G7 : Un défi pour Trudeau
Par une séquence d’événements dont la cooccurrence ne tient pas tant du hasard que ça, le Canada s’apprête à accueillir le Sommet du G7, alors même qu’il se trouve au centre d’un jeu mondial portant sur la liberté des grandes nations de commercer entre elles.
On ne se serait pas attendu à ça. Après la guerre froide et l’effondrement du bloc de l’Est, on croyait se diriger vers une fin de l’histoire où les pays cheminant ensemble vers la prospérité ne pourraient faire autrement que d’évoluer dans la démocratie et la paix.
On a déchanté depuis. On s’est aperçu que les peuples qui ne profitaient pas de cet enrichissement en nourrissaient du ressentiment et pouvaient fréquenter des idéologies obscurantistes. Les gauches ont protesté contre cette vision néolibérale du monde où le politique cède le pas à l’économique.
N’en déplaise aux manifestants, toutefois, ce n’est pas eux qui ont porté le plus dur coup au navire apparemment insubmersible du nouvel ordre mondial. La brèche s’est ouverte à tribord.
L’AMÉRIQUE D’ABORD
Dans les régions industrielles dévitalisées, ce sont d’anciens syndiqués, ceux qui ne sont plus pensionnés, qui, en protestant contre une mondialisation qui a fait fermer leurs usines et souffrir leurs communautés, ont porté au pouvoir des politiciens populistes. Ceux-ci leur ont promis de cesser de chanter les louanges du multilatéralisme économique et de penser d’abord à eux, ces électeurs de la Pennsylvanie ou du Michigan.
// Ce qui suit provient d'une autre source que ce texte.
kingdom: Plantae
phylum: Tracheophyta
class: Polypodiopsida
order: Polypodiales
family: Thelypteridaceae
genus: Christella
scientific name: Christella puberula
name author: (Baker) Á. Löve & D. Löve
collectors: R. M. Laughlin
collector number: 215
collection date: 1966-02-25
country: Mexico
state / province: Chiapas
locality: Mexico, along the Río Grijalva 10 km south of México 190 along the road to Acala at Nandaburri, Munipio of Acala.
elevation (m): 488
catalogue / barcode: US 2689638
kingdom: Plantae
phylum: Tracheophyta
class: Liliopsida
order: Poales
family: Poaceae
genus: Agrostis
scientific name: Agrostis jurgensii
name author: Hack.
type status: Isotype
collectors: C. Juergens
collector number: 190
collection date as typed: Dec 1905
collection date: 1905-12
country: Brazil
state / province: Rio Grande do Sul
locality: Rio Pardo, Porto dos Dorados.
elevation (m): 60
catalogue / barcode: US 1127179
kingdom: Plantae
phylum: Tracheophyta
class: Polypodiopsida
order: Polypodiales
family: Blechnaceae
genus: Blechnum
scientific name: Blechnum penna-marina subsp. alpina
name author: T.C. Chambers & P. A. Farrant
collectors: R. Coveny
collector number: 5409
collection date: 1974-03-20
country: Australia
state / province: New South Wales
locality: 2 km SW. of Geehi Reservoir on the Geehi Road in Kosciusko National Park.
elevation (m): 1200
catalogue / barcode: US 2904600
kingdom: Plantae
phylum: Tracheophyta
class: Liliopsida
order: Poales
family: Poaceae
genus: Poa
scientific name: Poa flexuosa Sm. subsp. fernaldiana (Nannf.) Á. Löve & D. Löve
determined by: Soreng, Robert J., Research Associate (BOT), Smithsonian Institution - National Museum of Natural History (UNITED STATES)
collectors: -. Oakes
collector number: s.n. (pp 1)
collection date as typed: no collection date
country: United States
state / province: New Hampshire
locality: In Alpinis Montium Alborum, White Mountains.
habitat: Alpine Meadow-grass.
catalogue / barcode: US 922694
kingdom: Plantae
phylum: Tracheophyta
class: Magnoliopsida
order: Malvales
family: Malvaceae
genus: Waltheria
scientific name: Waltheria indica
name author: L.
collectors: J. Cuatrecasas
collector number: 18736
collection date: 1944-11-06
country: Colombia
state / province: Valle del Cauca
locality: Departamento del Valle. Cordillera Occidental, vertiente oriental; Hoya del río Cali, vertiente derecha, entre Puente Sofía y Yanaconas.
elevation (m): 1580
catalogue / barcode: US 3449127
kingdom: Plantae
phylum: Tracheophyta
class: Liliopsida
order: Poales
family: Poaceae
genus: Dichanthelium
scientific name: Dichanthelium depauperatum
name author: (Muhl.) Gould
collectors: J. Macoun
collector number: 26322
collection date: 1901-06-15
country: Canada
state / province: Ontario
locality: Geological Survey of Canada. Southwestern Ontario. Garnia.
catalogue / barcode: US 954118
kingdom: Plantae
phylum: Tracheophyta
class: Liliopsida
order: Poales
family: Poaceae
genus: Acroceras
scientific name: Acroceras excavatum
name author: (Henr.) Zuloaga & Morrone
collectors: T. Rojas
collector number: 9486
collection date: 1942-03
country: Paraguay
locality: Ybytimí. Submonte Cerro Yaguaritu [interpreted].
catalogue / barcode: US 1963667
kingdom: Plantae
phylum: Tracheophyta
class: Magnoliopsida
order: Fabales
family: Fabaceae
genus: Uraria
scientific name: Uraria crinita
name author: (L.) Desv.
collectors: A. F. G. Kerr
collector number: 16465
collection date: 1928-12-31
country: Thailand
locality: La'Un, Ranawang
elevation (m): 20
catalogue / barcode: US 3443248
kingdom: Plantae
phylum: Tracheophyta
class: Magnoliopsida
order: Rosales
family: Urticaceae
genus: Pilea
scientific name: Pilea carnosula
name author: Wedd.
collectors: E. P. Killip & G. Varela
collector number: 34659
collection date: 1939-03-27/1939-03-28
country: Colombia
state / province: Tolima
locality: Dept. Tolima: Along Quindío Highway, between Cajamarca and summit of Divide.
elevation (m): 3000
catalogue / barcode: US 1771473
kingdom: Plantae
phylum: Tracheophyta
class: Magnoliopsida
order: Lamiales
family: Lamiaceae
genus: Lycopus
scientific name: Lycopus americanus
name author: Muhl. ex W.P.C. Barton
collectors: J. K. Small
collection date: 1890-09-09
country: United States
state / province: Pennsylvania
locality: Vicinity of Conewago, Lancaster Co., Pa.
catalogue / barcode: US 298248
Tant pis pour les travailleurs du Saguenay ou de la Côte-Nord. Ils ne votent pas aux États-Unis.
C’est dans ce contexte que se réunissent les leaders des pays qui ne sont plus les plus industrialisés. On n’invite toujours pas la Chine, le Brésil ou l’Inde à ces rencontres. On a mis la Russie dehors.
Au fond, le G7 ne prétend pas être autre chose que ce qu’on lui reproche d’être : un club sélect où les chefs de sept grandes démocraties libérales se retrouvent dans une atmosphère plus ou moins formelle et un décor bucolique pour discuter du sort du monde.
Ce qui ne veut pas dire que ce n’est pas utile et important.
Traditionnellement, on y a défendu l’action multilatérale en politique internationale, surtout lorsqu’il s’agit de policer les délinquants du concert des nations. On y a renforcé la coopération économique. Puis on a mis à l’ordre du jour des enjeux auxquels l’humanité doit faire face en bloc, comme les changements climatiques.
AIR AMICAL
Mais que fait-on lorsque le membre le plus musclé du groupe, jadis le plus gai des convives, ne veut plus jouer au multilatéralisme ? Comment agir ensemble quand il faut convaincre les autres de l’isoler, pour gagner ?
C’est le défi auquel fait face Justin Trudeau, l’hôte de cette rencontre. Accessoirement, il y est également notre représentant. Et, jusqu’ici, il ne nous a pas impressionnés en matière de diplomatie.
Depuis quelques semaines, il a pris du coffre, notamment en réponse à l’imposition de tarifs douaniers par les États-Unis. Devenu porte-parole des nations s’estimant lésées, il tentera de les convaincre de s’entendre sur une déclaration commune.
On ne saurait attendre de Justin Trudeau qu’il ramène dans le rang Donald Trump, le délinquant multirécidiviste. Cela dit, s’il réussit à maintenir l’unité parmi ses cinq autres invités, il aura déjà fait beaucoup.
Bref, si on peinait jusqu’ici à trouver d’autres vertus à l’action internationale de notre premier ministre que son air amical, c’est peut-être en fin de semaine que ça pourra enfin devenir utile.